TEXT SHOWN:
A peak season in travel is fast approaching. Planning a trip for the holidays can be stressful as one coordinates flights, car rentals and lodging. Most travelers look for deals that will give “more bang for the buck.” The last thing on one’s mind is questioning the authenticity of a reputable hotel’s website. However, a significant number of hotel and vacation booking websites are fraudulent, creating headaches for travelers and the hotel industry.
A recent survey conducted by the American Hotel and Lodging Association indicates that this problem is much larger than many would suspect. The AHLA found that 6 percent of travelers booked a hotel from a phony website. In 2014, around 15 million hotel bookings were deceptive, far higher than industry estimates of 2.5 million. Overall, consumers and the industry are being fleeced of $1.3 billion per year due to online booking scams.
How does this happen? Travelers are faced with a captivating website and ingenious process of deception. Websites are artfully designed to mimic a reputable travel agency or hotel. The name, logo and pictures of hotels look legitimate to the untrained eye. Fraudsters will often include the hotel’s name in the URL to ensure the fake site appears in webpage search results.

DATASET EXCERPT:

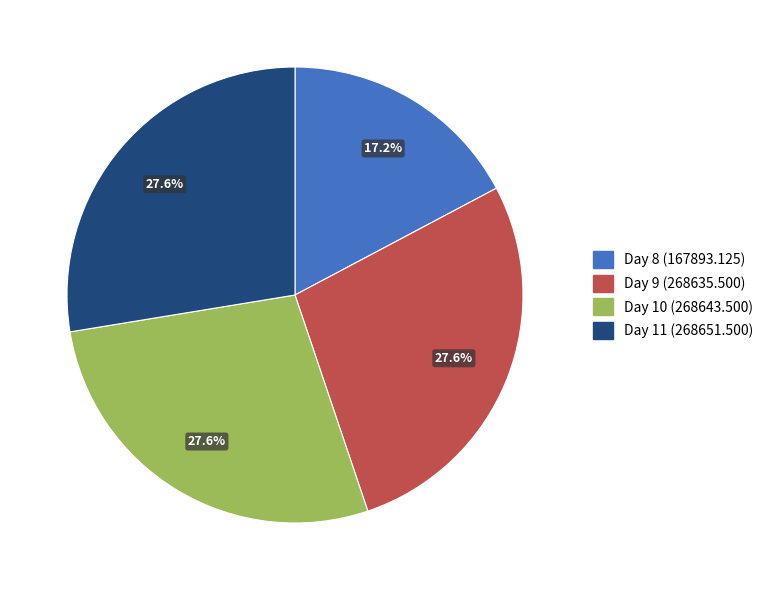

Approximately how many times larger is the value at Day 9 compared to Day 10?

1.0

TASKS TO PERFORM:
[1] In the booking scams text, rewrite the part that opens with the words containing "A peak season" and closes with "the hotel industry.", putting "summer break" in place of "holidays".
[2] Turn the paragraph of the booking scams text that begins "A recent survey conducted" into a short list that keeps its main facts.
[3] Using the booking scams text, answer yes or no for each statement and quote the words that decide it: (a) The AHLA found that 6 percent of travelers booked a hotel from a phony website. (b) The number of deceptive hotel bookings in 2014 was lower than industry estimates. (c) Fraudsters avoid putting the hotel's name in the URL.

SOLUTIONS TO THE EXERCISE:
[1]
A peak season in travel is fast approaching. Planning a trip for the summer break can be stressful as one coordinates flights, car rentals and lodging. Most travelers look for deals that will give “more bang for the buck.” The last thing on one’s mind is questioning the authenticity of a reputable hotel’s website. However, a significant number of hotel and vacation booking websites are fraudulent, creating headaches for travelers and the hotel industry.

[2]
- An American Hotel and Lodging Association survey shows the problem is much larger than many would suspect.
- 6 percent of travelers booked a hotel from a phony website.
- In 2014, about 15 million hotel bookings were deceptive, compared with industry estimates of 2.5 million.
- Online booking scams cost consumers and the industry $1.3 billion per year.

[3]
(a) Yes: "The AHLA found that 6 percent of travelers booked a hotel from a phony website."
(b) No: "In 2014, around 15 million hotel bookings were deceptive, far higher than industry estimates of 2.5 million."
(c) No: "Fraudsters will often include the hotel’s name in the URL to ensure the fake site appears in webpage search results."